Jody Drapkin avait 28 ans et portait une minijupe noire et un chemisier en guise d'uniforme de travail quand elle a porté plainte contre son ancien employeur, le populaire club de danseuses nues Wanda's, à Montréal.

Aujourd'hui âgée de 45 ans, l'ex-serveuse devenue ménagère et qui s'habille maintenant en survêtements, vient tout juste de recevoir, après un long feuilleton, une indemnité de Wanda's pour des heures et des congés non payés, entre autres. Mais elle n'a reçu que le quart de la somme à laquelle elle avait droit, comme les 80 autres employés qui ont reçu leur paiement final en mai.

«C'est un très mauvais film, estime Johanne Tellier, directrice du Centre juridique de Montréal de la Commission des normes du travail du Québec. C'est très décevant pour les salariés.»

Au cours des 15 dernières années, la Commission a remporté deux jugements contre le Wanda's, pour une indemnité finale de 107 000$ - plus les intérêts - en faveur de Mme Drapkin et de 80 employés actuels et anciens (serveuses, plongeurs, aides-serveuses). Ils n'ont touché au final que 38 000$.

Actif, mais incapable de payer

Fondé en 1977 par l'homme d'affaires Sam Moutsios, le club situé au centre-ville, à l'angle du boulevard de Maisonneuve et de la rue de la Montagne, n'a jamais fermé ses portes pour une période prolongée.

Pourtant, les deux entreprises à numéro qui ont exploité le complexe de bar, restaurant et lieu de spectacle prétendaient être dans l'incapacité de payer l'indemnité à cause de «difficultés financières».

La première entreprise a fait faillite en 2002, quelques années après l'ouverture d'une enquête par la Commission en 1999.

Et à la suite du jugement obtenu de la Cour d'appel en 2010, la deuxième entreprise s'est placée sous la protection de la Loi sur la faillite et l'insolvabilité, note Mme Tellier.

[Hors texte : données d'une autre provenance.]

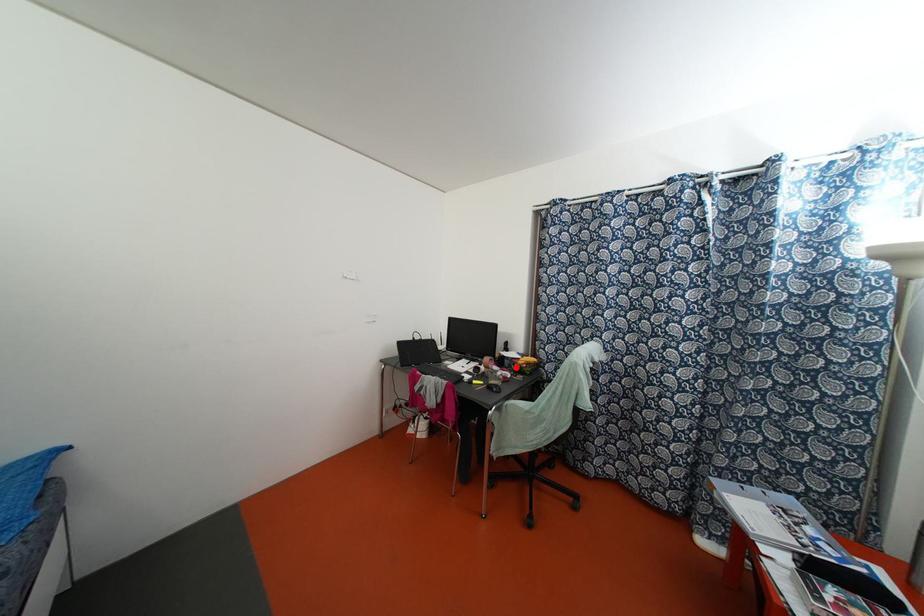
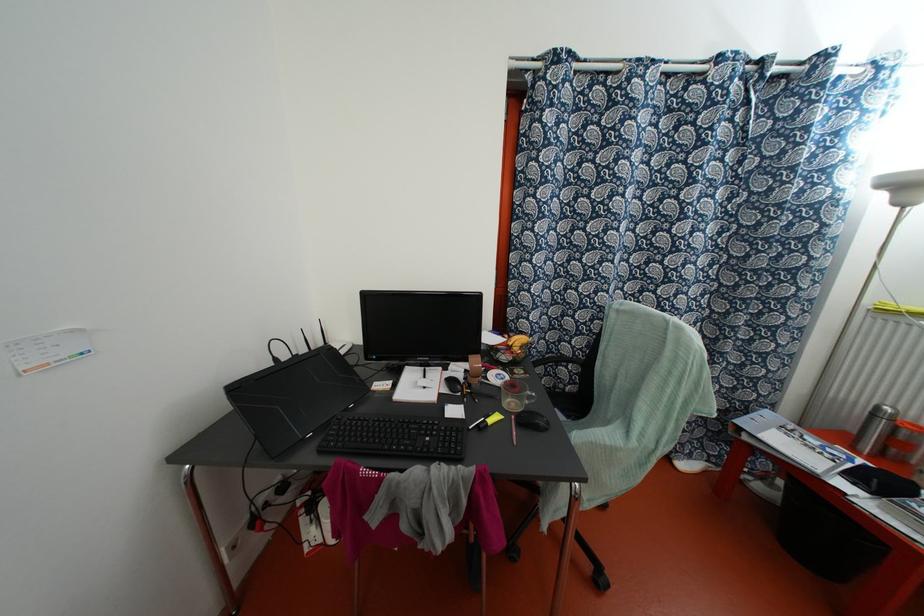
Where in the second image is the point corresponding to the highlighted location from the first image?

L'entreprise à numéro a imputé ses difficultés financières au jugement remporté par la Commission.

Elle a alors offert de rembourser seulement 25% des dettes et la proposition a été acceptée par les créanciers.

«Le paiement qui fait suite à cette proposition a été effectué en mai, donc les créanciers comme la Commission ne peuvent plus continuer les procédures pour le solde impayé», déplore Mme Tellier.

Un «cas extrême»

Selon Mme Tellier, le dossier du Wanda's était un «cas extrême», non seulement en raison de la longueur du délai, mais parce que les activités du club n'ont jamais cessé malgré ses difficultés.

Elle explique que l'immeuble ainsi que les entreprises appartenaient à des sociétés enregistrées par différents membres de la famille de M. Moutsios. La Commission n'a donc pas pu «faire vendre la bâtisse» parce qu'elle appartenait à une autre entreprise que celle impliquée dans le jugement.

«Malheureusement, c'est ça, le droit corporatif», dit-elle.

Des démarches injustes, selon M. Moutsios

Pour sa part, Sam Moutsios, un septuagénaire, qui travaille encore chez Wanda's, estime que les démarches entreprises contre le club n'étaient pas justes et qu'il a un très bon rapport avec ses employés.

Une serveuse au bar a confié à une journaliste qu'elle travaille chez Wanda's depuis 19 ans et qu'elle est très contente de ses conditions d'emploi.

«La Commission a des milliers de cas, plaide M. Moutsios. La compagnie qui a fait faillite n'était pas la mienne. Elle n'a rien à voir avec moi.»

Par contre, dans sa décision, la juge de la Cour d'appel Marie-France Bich a qualifié les actionnaires des entreprises de «prête-noms» pour M. Moutsios.

«On peut donc conclure que [les entreprises] masquent en fait M. Moutsios, âme dirigeante d'une entreprise qui est la sienne et qui n'a jamais été exploitée par un autre que lui, sauf en apparence», a écrit la juge.

Quant à Mme Drapkin, qui habite maintenant aux États-Unis, elle se dit très déçue.

Elle a dépensé presque la moitié de son paiement de 2400$ en frais de déplacement à Montréal pour aller témoigner.

«Je pense avoir été arnaquée », conclut-elle.